УСЛОВИЕ ЗАДАНИЯ. За что, судя по отрывку о Толстом, пегого мерина прозвали Холстомером?
──────── ИСХОДНЫЙ ТЕКСТ ────────
И вот тут уже возвышенно, укоризненно-грозно звучат толстовские слова о смерти:
— В тот же вечер больная уже была тело, и тело в гробу стояло в зале большого дома… Яркий восковой свет с высоких серебряных подсвечников падал на бледный лоб усопшей, на тяжелые восковые руки и окаменелые складки покрова, странно поднимающегося на коленях и пальцах ног…
— Сокроешь лицо твое — смущаются, — гласил псалтирь, — возьмешь от них дух — умирают и в прах свой возвращаются. Пошлешь дух твой — созидаются и обновляют лицо земли. Да будет господу слава вовеки.
— Лицо усопшей было строго и величаво. Ни в чистом, холодном лбе, ни в твердо сложенных устах ничто не двигалось. Она вся была внимание. Но понимала ли сна хоть теперь великие слова эти?
Все же в ту пору он и сам еще «не понимал». Через год после написания им «Трех смертей», — в 1860 году, — умирает от чахотки его брат Николай — и на весь мир падает для него пепел смерти: «К чему все, — пишет он, — к чему все, когда завтра начнутся муки смерти со всей мерзостью лжи, самообмана и кончатся ничтожеством, нулем!»
Еще через год он начал «Холстомера», «историю лошади», которую можно было бы озаглавить и так: «Две жизни и две смерти», — жизнь пегого рысистого мерина, по родословному имени Мужика I, прозванного по-уличному Холстомером «за длинный и размашистый ход, равного которому не было в России», и жизнь одного из его хозяев, большого барина, гусара князя Серпуховского. Если уж говорить о беспощадности Толстого в писании земных «историй», то, несомненно, он тут беспощаднее всего. Мерин, бывшая знаменитость, доживает свой век в табуне на барском дворе в ничтожестве и одиночестве. «Бывает старость величественная, бывает гадкая, бывает жалкая старость. Бывает и гадкая и величественная вместе. Старость пегого мерина была именно такого рода… Было что-то величественное в фигуре этой лошади, и было что-то страшное — в соединении с этой величественностью отталкивающих признаков дряхлости, усиленной пестротою шерсти, и приемов и выражения самоуверенности и спокойствия, сознательной красоты и силы». Это была «живая развалина», которую молодые лошади мучали колкими своими злыми забавами, шутками: «Он был стар, они были молоды; он был худ, они были сыты; он был скучен, они были веселы. Стало быть, он был совсем чужой, посторонний, совсем другое существо, и нельзя было жалеть его. Лошади жалеют только самих себя и изредка только тех, в шкуре кого они себя легко могут представить…» И вот он все-таки рассказывает по ночам этим молодым лошадям историю своей прежней жизни, своей долгой службы людям, — которые говорили про него «моя лошадь», что сначала казалось ему так же странно, как слова: «моя земля, мой воздух, моя вода», — службы, кончившейся тем, что гусар загнал его. Он «ничего и никого никогда не любил», но в нем мерину «нравилось именно то, что он был красив, счастлив, богат и потому никого не любил». Мерин говорит про него: «Его холодность, моя зависимость от него придавали особенную силу моей любви к нему. Убей, загони меня, думал я, бывало, в наши счастливые времена, — я тем буду счастливее». И гусар загнал его. «Любовница у него была красавица, и он был красавец, и кучер у него был красавец». И когда любовница сбежала от него, он в погоне за ней загнал мерина. Но своей жизнью загнал он и себя. Когда, лет через пятнадцать, приехал он однажды в гости как раз к тому барину, который был последним хозяином Холстомера, уже был он тоже развалиной:
— Приезжий, Никита Серпуховской, был человек лет за сорок, высокий, толстый, плешивый, с большими усами и бакенбардами. Он должен был быть очень красив. Теперь он опустился, видимо, физически, и морально, и денежно…
— Он был одет в военный китель и синие штаны. Китель и штаны были такие, каких бы никто себе не сделал, кроме богача; белье тоже; часы тоже были английские. Сапоги были на каких-то чудных, в палец толщины, подошвах.
──────── НАБОР ЗАПИСЕЙ ────────
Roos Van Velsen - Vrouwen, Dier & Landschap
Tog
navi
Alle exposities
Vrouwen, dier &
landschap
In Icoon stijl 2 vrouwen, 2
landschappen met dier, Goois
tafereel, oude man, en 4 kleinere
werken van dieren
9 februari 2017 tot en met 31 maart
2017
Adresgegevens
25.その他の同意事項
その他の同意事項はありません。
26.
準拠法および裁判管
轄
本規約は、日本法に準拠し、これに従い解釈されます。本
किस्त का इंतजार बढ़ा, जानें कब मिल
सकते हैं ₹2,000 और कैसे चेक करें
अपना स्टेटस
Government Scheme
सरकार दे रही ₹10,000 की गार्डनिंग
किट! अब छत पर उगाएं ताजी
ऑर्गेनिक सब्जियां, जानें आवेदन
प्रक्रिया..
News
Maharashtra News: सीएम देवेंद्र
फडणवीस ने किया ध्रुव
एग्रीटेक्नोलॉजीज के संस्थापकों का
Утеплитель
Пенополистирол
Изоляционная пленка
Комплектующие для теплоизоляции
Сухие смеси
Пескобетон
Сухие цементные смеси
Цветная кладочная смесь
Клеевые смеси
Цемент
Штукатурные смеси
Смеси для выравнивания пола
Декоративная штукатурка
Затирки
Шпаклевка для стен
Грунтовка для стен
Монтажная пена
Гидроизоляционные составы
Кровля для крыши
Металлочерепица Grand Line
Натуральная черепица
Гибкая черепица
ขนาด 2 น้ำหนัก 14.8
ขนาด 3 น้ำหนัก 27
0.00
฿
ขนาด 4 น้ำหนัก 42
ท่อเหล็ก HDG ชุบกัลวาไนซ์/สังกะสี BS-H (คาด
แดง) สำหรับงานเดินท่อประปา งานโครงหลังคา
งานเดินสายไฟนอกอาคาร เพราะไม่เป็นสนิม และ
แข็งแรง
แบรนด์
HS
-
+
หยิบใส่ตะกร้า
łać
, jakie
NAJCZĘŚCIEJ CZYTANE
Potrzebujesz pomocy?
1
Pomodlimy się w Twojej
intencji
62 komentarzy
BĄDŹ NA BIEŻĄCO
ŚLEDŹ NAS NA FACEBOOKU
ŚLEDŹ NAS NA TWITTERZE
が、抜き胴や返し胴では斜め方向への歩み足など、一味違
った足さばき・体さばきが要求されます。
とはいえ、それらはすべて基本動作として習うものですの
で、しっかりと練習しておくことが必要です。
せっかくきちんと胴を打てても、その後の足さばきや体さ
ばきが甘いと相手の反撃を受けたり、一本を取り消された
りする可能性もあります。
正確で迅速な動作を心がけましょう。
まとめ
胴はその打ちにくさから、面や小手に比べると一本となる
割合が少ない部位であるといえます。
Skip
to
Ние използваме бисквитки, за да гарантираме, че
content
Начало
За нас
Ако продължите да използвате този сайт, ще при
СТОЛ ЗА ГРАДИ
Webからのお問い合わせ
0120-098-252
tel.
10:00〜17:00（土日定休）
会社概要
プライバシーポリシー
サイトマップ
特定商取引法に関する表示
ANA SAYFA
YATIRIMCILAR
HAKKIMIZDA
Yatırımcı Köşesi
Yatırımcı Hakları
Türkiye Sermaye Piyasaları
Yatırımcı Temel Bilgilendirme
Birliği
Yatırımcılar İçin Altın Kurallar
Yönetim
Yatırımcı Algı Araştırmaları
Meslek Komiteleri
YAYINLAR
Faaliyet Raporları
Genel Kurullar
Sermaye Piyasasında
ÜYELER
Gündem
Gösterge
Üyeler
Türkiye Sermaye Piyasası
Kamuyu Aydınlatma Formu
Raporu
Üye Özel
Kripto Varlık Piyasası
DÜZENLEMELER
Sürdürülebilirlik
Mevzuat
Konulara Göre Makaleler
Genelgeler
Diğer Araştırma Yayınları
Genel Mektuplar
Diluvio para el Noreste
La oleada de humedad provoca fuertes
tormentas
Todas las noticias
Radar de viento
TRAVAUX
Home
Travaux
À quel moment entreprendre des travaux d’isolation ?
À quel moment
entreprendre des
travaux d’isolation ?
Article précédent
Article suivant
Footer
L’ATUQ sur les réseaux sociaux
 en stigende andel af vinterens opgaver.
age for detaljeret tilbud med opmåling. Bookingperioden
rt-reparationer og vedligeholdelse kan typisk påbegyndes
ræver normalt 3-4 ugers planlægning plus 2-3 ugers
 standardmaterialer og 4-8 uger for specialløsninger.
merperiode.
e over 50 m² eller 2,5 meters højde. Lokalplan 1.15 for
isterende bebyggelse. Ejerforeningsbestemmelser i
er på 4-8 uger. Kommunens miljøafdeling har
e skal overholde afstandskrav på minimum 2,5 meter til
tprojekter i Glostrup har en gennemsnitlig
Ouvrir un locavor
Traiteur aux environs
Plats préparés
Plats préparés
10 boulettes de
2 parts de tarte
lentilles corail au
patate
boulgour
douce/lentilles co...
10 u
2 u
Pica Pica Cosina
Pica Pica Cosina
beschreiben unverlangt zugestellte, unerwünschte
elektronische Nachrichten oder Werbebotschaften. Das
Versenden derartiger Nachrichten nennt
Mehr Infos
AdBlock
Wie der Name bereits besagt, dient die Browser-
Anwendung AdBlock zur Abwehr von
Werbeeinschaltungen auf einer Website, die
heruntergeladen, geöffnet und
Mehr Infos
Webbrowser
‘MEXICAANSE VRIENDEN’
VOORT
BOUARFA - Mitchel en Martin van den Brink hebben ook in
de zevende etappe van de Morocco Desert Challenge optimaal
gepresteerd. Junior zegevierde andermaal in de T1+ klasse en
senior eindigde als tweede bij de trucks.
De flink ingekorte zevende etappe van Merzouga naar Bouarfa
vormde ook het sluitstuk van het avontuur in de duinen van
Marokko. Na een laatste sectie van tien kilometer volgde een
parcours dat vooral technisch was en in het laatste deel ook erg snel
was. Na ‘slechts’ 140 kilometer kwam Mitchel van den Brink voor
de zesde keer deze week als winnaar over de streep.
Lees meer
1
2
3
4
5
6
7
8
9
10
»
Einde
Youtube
────────
ГОТОВЫЙ ОТВЕТ. За длинный и размашистый ход, равного которому не было в России.